ADBench needs not only to measure the time taken by different tools to compute the Jacobians of objective functions, but also to check whether the Jacobians produced are accurate. This document describes how the accuracy of the Jacobians is verified.
Some of our tests (most notably, those related to bundle adjustments) result in very large Jacobians. In fact, a complete set of correct Jacobians for all our tests in tsv format consumes more than 20 GB of storage. As such, it is not feasible to check such a set into the repository. So instead we designate one of the testing modules to be golden module - the source of ground truth, against the output of which Jacobians produced by all the other testing modules will be checked.
The accuracy of the results produced by the golden module is verified separately.
We designate the module Manual
, which computes the Jacobians using the manually derived formulae, as the golden module. We do so, because
- It is fast enough not to timeout, so when some other module produces a Jacobian we would have a Jacobian we consider accurate to compare it against
- We have complete control over this module so if we ever encounter a bug in it it will be within our power to fix it
Below we will refer to Jacobians produced by the golden module as golden Jacobians.
We consider a Jacobian produced by a testing module accurate when its dimensions are equal to those of the golden Jacobian, and when all its elements are near the corresponding elements of the golden Jacobian.
We say, that two floating-point numbers are near, when the difference between them, defined as
ρ(x, y) = |x - y| / max(1, |x| + |y|)
|
(1) |
is smaller than the given tolerance. Note, that the formula (1) produces the absolute difference between x
and y
, when both lie in the vicinity of zero, and the relative one otherwise, which is a suitable way of comparing floating-point numbers.

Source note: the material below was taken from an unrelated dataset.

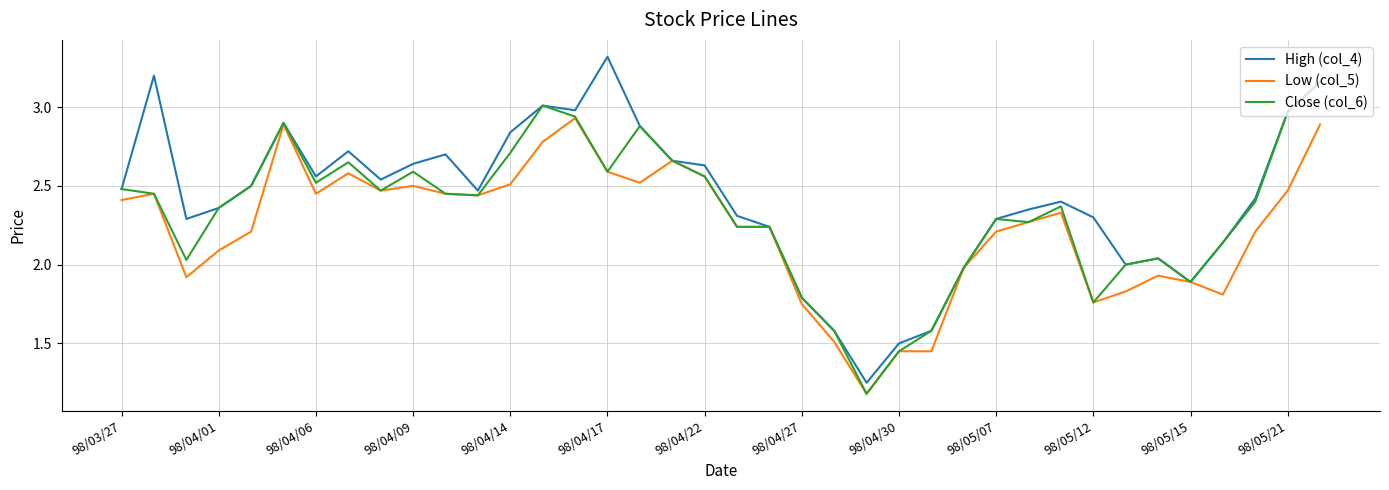

What is the greatest value displayed?

3.3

We generally use the tolerance of 1e-8
to allow for rounding errors during both the computation and the output. This number may be adjusted for specific tests, e.g. it can be increased when the testing module uses single-precision arithmetic.
The comparison described here is implemented as a .NET Standard 2.0 library src/dotnet/utils/JacobianComparisonLib
.
To assert the correctness of Manual
- the designated golden module - we compare the Jacobians it produces to ones obtained via finite differences (specifically, central differences).
Computing all the Jacobians using finite differences is a very time consuming process so it is not done by the global runner (the global runner still runs finite differences as one of the benchmarks but just like with all the other testing modules it enforces a hard time limit on it). Instead we have a separate script for that - ADBench/compare-manvfinite.ps1
.
It is still infeasible to compute the complete gradients for large GMM problems using finite differences so we compute only parts of them and compare them to the corresponding parts of the gradients computed by Manual
.
This is done by a separate utility - src/cpp/utils/finitePartialGmm
.
The script ADBench/compare-manvfinite.ps1
computes all the Jacobians using Manual
and Finite
modules (except GMM, see above) and outputs (alongside said Jacobians) a log containing the following statistics for each pair of the Jacobians:
- Whether or not the Jacobians have different shapes
- Whether or not one of the Jacobians failed to parse
- Maximum encountered difference (1) between the corresponding elements of the Jacobians
- Average difference (1) between the corresponding elements of the Jacobians
- Number of encountered differences (1) that exceed the tolerance (
1e-6
) - Total number of the compared pairs of elements
Note, that we should expect that some differences between the corresponding elements of the Jacobian will be larger than the tolerance, because of the central difference formula's truncation error. This happens especially often for the 2.5M points GMM problem.
So, if the Manual
module is implemented incorrectly, we would immediately see that reflected in the log in the form of large average differences and big numbers of difference-exceeding-tolerance cases in most of the tests. If Manual
is correct then we'll see small maximum encountered differences in most of the tests. Still, due to the aforementioned truncation error, there may be some cases of large difference even when the Manual
module produces correct Jacobians. These cases should be checked independently, e.g. by comparing Manual
's Jacobians to those produced by some other AD tool.